From the first record to the last, write out each one exactly.

::: Record set

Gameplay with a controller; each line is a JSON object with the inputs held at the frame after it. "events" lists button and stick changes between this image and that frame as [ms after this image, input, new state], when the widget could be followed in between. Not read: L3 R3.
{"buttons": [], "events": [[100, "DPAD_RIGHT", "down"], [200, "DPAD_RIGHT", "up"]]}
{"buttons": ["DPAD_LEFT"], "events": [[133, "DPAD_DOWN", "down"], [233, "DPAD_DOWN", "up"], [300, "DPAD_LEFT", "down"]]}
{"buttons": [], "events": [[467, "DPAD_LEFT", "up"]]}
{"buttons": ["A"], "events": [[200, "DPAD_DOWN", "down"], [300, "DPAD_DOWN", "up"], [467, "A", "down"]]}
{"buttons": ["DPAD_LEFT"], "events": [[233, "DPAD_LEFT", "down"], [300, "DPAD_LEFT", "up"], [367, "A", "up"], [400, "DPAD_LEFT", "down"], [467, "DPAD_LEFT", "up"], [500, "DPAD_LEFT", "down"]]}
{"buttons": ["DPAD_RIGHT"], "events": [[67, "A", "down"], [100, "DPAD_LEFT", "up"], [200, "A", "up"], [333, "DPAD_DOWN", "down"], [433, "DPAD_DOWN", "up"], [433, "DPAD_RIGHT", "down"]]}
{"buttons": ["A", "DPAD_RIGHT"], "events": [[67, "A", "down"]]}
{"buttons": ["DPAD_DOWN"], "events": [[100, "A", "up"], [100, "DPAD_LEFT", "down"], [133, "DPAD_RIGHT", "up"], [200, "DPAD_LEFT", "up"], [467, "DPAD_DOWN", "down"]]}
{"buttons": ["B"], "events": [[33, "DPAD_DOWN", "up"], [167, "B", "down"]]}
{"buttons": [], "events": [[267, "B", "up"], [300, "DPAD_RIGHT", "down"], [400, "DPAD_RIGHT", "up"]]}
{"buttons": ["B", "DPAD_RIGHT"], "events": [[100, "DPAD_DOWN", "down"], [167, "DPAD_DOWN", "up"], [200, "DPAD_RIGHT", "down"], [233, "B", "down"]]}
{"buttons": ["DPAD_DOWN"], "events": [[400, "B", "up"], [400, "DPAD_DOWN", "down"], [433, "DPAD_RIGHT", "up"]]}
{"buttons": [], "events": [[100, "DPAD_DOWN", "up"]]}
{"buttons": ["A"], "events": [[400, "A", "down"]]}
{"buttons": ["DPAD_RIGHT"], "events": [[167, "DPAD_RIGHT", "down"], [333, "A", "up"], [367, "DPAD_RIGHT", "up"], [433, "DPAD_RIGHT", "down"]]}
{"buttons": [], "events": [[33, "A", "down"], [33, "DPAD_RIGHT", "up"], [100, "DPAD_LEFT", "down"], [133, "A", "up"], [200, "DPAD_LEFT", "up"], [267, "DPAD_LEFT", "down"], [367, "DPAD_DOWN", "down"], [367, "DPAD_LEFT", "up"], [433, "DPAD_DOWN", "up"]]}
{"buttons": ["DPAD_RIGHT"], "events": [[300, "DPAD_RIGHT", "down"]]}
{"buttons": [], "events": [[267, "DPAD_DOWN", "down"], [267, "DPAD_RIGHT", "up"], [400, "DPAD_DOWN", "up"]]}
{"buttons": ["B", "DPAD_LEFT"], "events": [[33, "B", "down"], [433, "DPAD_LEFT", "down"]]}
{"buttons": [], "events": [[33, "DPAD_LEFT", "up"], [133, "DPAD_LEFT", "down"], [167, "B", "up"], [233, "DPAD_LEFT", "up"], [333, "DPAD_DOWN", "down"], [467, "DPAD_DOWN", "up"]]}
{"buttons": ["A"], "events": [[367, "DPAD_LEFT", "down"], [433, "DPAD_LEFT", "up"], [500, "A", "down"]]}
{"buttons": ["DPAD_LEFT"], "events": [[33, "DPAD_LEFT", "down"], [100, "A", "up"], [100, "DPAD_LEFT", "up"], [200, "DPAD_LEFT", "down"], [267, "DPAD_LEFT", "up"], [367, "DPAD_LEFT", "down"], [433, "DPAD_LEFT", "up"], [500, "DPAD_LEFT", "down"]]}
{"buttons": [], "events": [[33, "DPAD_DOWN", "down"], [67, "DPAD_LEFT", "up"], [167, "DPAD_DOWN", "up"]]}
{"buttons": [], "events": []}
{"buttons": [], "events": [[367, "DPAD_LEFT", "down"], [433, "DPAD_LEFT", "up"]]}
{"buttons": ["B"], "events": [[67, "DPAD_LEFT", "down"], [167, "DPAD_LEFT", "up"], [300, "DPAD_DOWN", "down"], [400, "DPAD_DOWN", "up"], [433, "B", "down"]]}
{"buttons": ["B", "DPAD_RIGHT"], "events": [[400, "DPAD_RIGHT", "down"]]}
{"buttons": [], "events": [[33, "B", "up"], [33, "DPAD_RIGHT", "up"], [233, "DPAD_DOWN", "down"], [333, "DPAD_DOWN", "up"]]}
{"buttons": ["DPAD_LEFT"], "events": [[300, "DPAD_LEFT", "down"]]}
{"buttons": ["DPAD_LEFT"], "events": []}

::::::

Exercise response —
Gameplay with a controller; each line is a JSON object with the inputs held at the frame after it. "events" lists button and stick changes between this image and that frame as [ms after this image, input, new state], when the widget could be followed in between. Not read: L3 R3.
{"buttons": [], "events": [[100, "DPAD_RIGHT", "down"], [200, "DPAD_RIGHT", "up"]]}
{"buttons": ["DPAD_LEFT"], "events": [[133, "DPAD_DOWN", "down"], [233, "DPAD_DOWN", "up"], [300, "DPAD_LEFT", "down"]]}
{"buttons": [], "events": [[467, "DPAD_LEFT", "up"]]}
{"buttons": ["A"], "events": [[200, "DPAD_DOWN", "down"], [300, "DPAD_DOWN", "up"], [467, "A", "down"]]}
{"buttons": ["DPAD_LEFT"], "events": [[233, "DPAD_LEFT", "down"], [300, "DPAD_LEFT", "up"], [367, "A", "up"], [400, "DPAD_LEFT", "down"], [467, "DPAD_LEFT", "up"], [500, "DPAD_LEFT", "down"]]}
{"buttons": ["DPAD_RIGHT"], "events": [[67, "A", "down"], [100, "DPAD_LEFT", "up"], [200, "A", "up"], [333, "DPAD_DOWN", "down"], [433, "DPAD_DOWN", "up"], [433, "DPAD_RIGHT", "down"]]}
{"buttons": ["A", "DPAD_RIGHT"], "events": [[67, "A", "down"]]}
{"buttons": ["DPAD_DOWN"], "events": [[100, "A", "up"], [100, "DPAD_LEFT", "down"], [133, "DPAD_RIGHT", "up"], [200, "DPAD_LEFT", "up"], [467, "DPAD_DOWN", "down"]]}
{"buttons": ["B"], "events": [[33, "DPAD_DOWN", "up"], [167, "B", "down"]]}
{"buttons": [], "events": [[267, "B", "up"], [300, "DPAD_RIGHT", "down"], [400, "DPAD_RIGHT", "up"]]}
{"buttons": ["B", "DPAD_RIGHT"], "events": [[100, "DPAD_DOWN", "down"], [167, "DPAD_DOWN", "up"], [200, "DPAD_RIGHT", "down"], [233, "B", "down"]]}
{"buttons": ["DPAD_DOWN"], "events": [[400, "B", "up"], [400, "DPAD_DOWN", "down"], [433, "DPAD_RIGHT", "up"]]}
{"buttons": [], "events": [[100, "DPAD_DOWN", "up"]]}
{"buttons": ["A"], "events": [[400, "A", "down"]]}
{"buttons": ["DPAD_RIGHT"], "events": [[167, "DPAD_RIGHT", "down"], [333, "A", "up"], [367, "DPAD_RIGHT", "up"], [433, "DPAD_RIGHT", "down"]]}
{"buttons": [], "events": [[33, "A", "down"], [33, "DPAD_RIGHT", "up"], [100, "DPAD_LEFT", "down"], [133, "A", "up"], [200, "DPAD_LEFT", "up"], [267, "DPAD_LEFT", "down"], [367, "DPAD_DOWN", "down"], [367, "DPAD_LEFT", "up"], [433, "DPAD_DOWN", "up"]]}
{"buttons": ["DPAD_RIGHT"], "events": [[300, "DPAD_RIGHT", "down"]]}
{"buttons": [], "events": [[267, "DPAD_DOWN", "down"], [267, "DPAD_RIGHT", "up"], [400, "DPAD_DOWN", "up"]]}
{"buttons": ["B", "DPAD_LEFT"], "events": [[33, "B", "down"], [433, "DPAD_LEFT", "down"]]}
{"buttons": [], "events": [[33, "DPAD_LEFT", "up"], [133, "DPAD_LEFT", "down"], [167, "B", "up"], [233, "DPAD_LEFT", "up"], [333, "DPAD_DOWN", "down"], [467, "DPAD_DOWN", "up"]]}
{"buttons": ["A"], "events": [[367, "DPAD_LEFT", "down"], [433, "DPAD_LEFT", "up"], [500, "A", "down"]]}
{"buttons": ["DPAD_LEFT"], "events": [[33, "DPAD_LEFT", "down"], [100, "A", "up"], [100, "DPAD_LEFT", "up"], [200, "DPAD_LEFT", "down"], [267, "DPAD_LEFT", "up"], [367, "DPAD_LEFT", "down"], [433, "DPAD_LEFT", "up"], [500, "DPAD_LEFT", "down"]]}
{"buttons": [], "events": [[33, "DPAD_DOWN", "down"], [67, "DPAD_LEFT", "up"], [167, "DPAD_DOWN", "up"]]}
{"buttons": [], "events": []}
{"buttons": [], "events": [[367, "DPAD_LEFT", "down"], [433, "DPAD_LEFT", "up"]]}
{"buttons": ["B"], "events": [[67, "DPAD_LEFT", "down"], [167, "DPAD_LEFT", "up"], [300, "DPAD_DOWN", "down"], [400, "DPAD_DOWN", "up"], [433, "B", "down"]]}
{"buttons": ["B", "DPAD_RIGHT"], "events": [[400, "DPAD_RIGHT", "down"]]}
{"buttons": [], "events": [[33, "B", "up"], [33, "DPAD_RIGHT", "up"], [233, "DPAD_DOWN", "down"], [333, "DPAD_DOWN", "up"]]}
{"buttons": ["DPAD_LEFT"], "events": [[300, "DPAD_LEFT", "down"]]}
{"buttons": ["DPAD_LEFT"], "events": []}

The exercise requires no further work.